David Keymer edited this page Dec 18, 2020 · 17 revisions

Wiki > The Backend System > Specific Device IOC > Partially Supported Devices > Ferro-Magnetic Resonance equipment (FMR)

Description of purpose of equipment (Abstract of talk given by principal investigator on 01/07/2020)

Ferromagnetic Resonance Spectroscopy

Modern day fast computation necessitates high density data storage systems. This could be achieved through the development of multilayer thin films, consisting of alternating hard and soft magnetic layers, which exhibit magnetic moment exchange coupling at the interfaces. However, Ferromagnetic Resonance (FMR) measures the bulk magnetisation dynamics of a sample and hence cannot probe these interlayer interactions. Therefore, this project aims to explore the capabilities of FMR as a magnetic characterisation technique through the development of three novel sample environments. Firstly, FMR combined with Polarised Neutron Reflectometry, using the beamline POLREF, can map a sample’s magnetisation dynamics at each atomic layer, therefore improving the resolution of magnetic detection. Also, the novel sample environments of variable temperature FMR and temperature gradient FMR offer the potential of investigating the effect of temperature on magnetic moment switching and spin wave formation.

Ferro-Magnetic Resonance equipment (FMR)

This is a small collection of devices which internal users of ISIS are testing offline, but have used on the POLREF beamline. They have written a control program in LabVIEW which runs on a separate machine and communicates with these devices and handles the setpoints, scan/sweep procedure and data file generation.

The individual pieces of equipment are:

  • Rohde & Schwartz (ZNB20?) Vector Network Analyser
  • Hirst (GM08?) portable Hall probe
  • Danfysik 858 PSU (when used on POLREF, Danfysik 8000(?) when offline) connected to...
  • GMW conventional electromagnet (not cryogenic, no direct control required)

The current solution for using the FMR setup on the beamline, is that the control VI is "wrapped" by an LVDCOM IOC to isolate the users' code and provide remote control from the POLREF control machine.

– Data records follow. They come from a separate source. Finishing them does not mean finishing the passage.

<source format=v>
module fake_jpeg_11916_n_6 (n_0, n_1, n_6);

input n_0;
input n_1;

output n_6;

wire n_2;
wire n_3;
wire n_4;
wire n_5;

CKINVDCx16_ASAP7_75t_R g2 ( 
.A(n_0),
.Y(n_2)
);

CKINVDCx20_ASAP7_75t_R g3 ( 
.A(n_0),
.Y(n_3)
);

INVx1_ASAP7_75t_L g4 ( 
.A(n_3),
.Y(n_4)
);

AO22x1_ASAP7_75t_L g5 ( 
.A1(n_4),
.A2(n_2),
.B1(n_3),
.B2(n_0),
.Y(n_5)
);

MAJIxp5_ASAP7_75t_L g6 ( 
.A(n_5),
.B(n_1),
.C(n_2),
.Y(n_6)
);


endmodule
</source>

Modifications had to be made to this VI to enable it to be run continuously and make the front panel item names compatible with LVDCOM (remove trailing spaces and scientific notation values e.g. Start Frequency (300.0e3) ). The equipment PC runs a "Mini-Inst" to enable this LVDCOM IOC to function.

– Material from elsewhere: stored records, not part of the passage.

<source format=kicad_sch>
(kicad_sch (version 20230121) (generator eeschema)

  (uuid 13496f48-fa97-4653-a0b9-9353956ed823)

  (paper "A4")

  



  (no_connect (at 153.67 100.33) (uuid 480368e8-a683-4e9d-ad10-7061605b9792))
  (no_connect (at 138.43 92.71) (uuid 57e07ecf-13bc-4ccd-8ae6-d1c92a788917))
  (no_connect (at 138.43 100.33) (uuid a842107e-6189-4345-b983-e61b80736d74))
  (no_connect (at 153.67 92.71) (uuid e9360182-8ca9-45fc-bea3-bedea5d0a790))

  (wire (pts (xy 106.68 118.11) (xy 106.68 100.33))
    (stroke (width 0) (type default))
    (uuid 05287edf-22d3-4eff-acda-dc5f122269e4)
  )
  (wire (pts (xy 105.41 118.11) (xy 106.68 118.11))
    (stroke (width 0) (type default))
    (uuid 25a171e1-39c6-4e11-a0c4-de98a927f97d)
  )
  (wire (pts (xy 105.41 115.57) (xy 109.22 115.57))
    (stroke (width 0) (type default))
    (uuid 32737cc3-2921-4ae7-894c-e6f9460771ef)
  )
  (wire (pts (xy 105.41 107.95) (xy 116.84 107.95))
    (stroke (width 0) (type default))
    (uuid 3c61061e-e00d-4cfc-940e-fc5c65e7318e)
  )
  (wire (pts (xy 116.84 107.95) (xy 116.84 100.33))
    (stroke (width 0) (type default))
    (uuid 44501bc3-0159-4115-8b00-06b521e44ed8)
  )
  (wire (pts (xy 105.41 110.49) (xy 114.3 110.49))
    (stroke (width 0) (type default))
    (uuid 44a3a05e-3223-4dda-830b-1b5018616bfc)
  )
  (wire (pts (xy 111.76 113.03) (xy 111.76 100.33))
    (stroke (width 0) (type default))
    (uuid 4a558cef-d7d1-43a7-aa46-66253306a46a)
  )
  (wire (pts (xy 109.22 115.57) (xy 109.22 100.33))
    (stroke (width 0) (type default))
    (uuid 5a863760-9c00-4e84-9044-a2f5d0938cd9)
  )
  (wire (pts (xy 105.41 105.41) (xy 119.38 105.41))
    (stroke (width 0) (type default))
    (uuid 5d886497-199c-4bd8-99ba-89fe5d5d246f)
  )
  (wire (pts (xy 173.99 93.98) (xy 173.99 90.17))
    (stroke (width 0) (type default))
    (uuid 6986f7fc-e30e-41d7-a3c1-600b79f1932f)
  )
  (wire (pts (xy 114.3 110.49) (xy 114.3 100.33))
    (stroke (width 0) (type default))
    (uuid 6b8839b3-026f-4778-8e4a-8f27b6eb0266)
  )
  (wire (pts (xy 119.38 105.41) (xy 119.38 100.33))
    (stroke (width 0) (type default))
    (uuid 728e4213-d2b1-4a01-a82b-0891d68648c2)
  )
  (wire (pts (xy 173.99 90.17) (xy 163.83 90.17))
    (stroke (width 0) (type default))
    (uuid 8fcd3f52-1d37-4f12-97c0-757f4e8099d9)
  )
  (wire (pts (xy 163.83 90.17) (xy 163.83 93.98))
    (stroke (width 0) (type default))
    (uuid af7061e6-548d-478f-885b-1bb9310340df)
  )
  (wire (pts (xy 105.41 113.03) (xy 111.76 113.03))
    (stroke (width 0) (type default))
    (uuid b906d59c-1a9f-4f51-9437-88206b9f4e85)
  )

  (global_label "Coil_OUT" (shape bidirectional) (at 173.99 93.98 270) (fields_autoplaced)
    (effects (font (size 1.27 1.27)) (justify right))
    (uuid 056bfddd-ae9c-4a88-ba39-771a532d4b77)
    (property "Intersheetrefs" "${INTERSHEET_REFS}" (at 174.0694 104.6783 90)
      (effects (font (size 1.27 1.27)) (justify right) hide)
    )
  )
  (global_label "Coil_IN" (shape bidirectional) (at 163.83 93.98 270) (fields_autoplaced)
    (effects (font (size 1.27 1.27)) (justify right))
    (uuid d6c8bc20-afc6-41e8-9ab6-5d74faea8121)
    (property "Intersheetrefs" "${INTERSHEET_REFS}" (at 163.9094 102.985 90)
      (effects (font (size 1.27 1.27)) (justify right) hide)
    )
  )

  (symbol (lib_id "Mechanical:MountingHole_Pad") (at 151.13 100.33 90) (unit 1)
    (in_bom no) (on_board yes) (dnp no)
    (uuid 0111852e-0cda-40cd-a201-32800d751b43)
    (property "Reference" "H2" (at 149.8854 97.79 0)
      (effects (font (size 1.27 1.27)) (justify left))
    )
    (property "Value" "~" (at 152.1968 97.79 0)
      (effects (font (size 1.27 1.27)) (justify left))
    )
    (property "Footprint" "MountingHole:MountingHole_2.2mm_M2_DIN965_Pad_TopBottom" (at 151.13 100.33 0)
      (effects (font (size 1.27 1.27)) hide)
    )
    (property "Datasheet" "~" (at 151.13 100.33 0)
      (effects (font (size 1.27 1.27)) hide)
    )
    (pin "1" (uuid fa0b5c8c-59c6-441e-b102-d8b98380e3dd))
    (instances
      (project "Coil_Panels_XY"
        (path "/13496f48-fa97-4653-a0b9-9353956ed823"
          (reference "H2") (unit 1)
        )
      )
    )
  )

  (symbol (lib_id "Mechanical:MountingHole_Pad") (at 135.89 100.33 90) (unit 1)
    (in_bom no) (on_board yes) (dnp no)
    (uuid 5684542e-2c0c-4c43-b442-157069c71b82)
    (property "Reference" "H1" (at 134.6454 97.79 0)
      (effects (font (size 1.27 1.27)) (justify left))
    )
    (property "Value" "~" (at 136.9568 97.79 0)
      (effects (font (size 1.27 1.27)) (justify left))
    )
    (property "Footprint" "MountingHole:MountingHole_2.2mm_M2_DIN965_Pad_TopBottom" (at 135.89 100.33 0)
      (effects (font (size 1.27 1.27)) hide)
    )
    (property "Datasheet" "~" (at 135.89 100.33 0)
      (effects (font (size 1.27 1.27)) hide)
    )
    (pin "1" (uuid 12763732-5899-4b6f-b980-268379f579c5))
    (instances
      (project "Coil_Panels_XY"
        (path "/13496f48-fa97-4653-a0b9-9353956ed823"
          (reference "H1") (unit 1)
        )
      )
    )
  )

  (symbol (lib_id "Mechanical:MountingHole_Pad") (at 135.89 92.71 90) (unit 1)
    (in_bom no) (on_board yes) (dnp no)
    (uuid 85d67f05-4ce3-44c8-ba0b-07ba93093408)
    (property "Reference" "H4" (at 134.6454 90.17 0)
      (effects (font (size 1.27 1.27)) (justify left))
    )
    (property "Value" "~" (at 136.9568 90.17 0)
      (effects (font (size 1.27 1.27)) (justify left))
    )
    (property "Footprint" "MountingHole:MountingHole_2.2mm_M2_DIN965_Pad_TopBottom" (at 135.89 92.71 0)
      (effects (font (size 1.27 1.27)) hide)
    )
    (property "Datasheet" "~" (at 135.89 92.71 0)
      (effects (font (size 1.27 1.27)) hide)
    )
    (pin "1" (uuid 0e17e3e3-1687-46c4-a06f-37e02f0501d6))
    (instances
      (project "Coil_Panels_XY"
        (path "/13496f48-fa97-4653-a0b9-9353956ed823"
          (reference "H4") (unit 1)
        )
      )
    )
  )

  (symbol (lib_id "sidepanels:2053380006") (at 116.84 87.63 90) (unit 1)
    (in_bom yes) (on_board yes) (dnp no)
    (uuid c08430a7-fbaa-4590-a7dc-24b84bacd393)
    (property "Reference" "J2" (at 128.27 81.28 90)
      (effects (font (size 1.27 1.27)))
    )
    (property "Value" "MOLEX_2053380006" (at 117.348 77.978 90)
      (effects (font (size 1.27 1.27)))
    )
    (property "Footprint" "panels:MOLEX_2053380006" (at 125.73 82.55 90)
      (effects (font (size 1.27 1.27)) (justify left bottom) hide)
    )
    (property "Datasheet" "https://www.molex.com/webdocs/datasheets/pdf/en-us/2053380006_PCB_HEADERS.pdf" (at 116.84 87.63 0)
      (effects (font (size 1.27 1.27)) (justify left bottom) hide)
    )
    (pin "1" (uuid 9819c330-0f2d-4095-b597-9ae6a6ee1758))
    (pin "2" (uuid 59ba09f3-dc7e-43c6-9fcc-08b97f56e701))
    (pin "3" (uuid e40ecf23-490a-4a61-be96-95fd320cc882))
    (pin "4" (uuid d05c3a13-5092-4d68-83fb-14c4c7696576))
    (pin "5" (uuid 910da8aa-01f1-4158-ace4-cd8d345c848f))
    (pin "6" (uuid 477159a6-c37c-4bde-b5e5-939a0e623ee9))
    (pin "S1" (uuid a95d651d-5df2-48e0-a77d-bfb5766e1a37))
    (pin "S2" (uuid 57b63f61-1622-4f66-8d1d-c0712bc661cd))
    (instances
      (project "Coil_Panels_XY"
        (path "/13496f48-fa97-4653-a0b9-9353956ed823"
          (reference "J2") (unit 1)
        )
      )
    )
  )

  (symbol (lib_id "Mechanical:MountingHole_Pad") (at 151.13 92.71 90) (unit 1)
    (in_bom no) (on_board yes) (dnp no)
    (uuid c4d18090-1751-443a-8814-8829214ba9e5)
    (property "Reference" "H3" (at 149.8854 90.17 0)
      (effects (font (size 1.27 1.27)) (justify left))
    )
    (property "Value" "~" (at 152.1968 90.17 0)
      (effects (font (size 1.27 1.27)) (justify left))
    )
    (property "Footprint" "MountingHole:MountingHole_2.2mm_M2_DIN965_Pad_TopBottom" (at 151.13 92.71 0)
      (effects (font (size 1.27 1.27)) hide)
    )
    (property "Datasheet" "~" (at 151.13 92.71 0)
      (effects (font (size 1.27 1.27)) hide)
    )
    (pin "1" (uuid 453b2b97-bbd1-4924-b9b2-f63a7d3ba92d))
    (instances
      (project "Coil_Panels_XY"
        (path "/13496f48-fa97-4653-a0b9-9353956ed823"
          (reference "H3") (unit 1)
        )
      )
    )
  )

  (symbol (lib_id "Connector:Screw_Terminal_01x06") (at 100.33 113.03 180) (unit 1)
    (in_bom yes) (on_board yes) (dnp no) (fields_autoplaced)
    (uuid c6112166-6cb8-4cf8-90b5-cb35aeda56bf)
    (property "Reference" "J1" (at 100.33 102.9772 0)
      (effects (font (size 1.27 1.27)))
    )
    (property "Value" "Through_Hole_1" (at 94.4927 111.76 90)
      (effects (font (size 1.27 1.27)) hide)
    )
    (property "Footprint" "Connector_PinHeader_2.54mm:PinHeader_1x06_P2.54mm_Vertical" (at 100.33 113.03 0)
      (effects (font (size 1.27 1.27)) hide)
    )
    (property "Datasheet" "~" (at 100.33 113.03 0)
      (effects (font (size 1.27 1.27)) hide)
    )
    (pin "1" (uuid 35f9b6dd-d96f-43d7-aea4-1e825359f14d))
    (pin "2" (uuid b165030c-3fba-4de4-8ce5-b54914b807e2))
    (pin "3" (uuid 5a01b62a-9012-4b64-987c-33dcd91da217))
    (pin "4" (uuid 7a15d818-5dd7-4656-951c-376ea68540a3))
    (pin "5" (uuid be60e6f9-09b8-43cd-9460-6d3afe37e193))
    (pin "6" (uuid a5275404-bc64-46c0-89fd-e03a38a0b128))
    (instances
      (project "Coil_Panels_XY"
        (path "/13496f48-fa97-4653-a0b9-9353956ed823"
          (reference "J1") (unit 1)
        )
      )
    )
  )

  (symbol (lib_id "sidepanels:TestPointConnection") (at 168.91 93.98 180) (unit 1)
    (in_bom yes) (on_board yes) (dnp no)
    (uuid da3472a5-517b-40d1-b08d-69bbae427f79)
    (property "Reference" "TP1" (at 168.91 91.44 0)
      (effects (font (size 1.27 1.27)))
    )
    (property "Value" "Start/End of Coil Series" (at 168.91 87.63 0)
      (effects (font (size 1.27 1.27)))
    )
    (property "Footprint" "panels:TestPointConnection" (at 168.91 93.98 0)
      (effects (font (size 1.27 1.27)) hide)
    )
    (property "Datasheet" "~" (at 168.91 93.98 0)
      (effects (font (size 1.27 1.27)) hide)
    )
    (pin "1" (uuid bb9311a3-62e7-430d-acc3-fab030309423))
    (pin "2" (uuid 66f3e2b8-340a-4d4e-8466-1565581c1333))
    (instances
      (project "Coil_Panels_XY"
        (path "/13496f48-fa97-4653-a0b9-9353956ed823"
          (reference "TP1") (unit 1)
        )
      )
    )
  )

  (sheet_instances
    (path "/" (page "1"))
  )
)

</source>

A bespoke CALAB-based VI was written and runs on the POLREF control machine. This enables communication with the FMR equipment IOC via CA and provides scripting and logging capabilities in the SECI system.

Future Development

Currently, the users' FMR VI does not conform to ISIS standards and would need a reasonable amount of work to bring it up to them. Rather than concentrate efforts on this VI, and as POLREF will be migrated to IBEX sometime in the (near?) future, it may be decided to rewrite the FMR control program as a native IOC, or collection of IOCs (c.f. zero field) and possibly run a "remote IOC" (c.f. Triton) installation. This will depend on the results of the online tests, how much effort is/will be available from the team and how much the equipment will subsequently be used.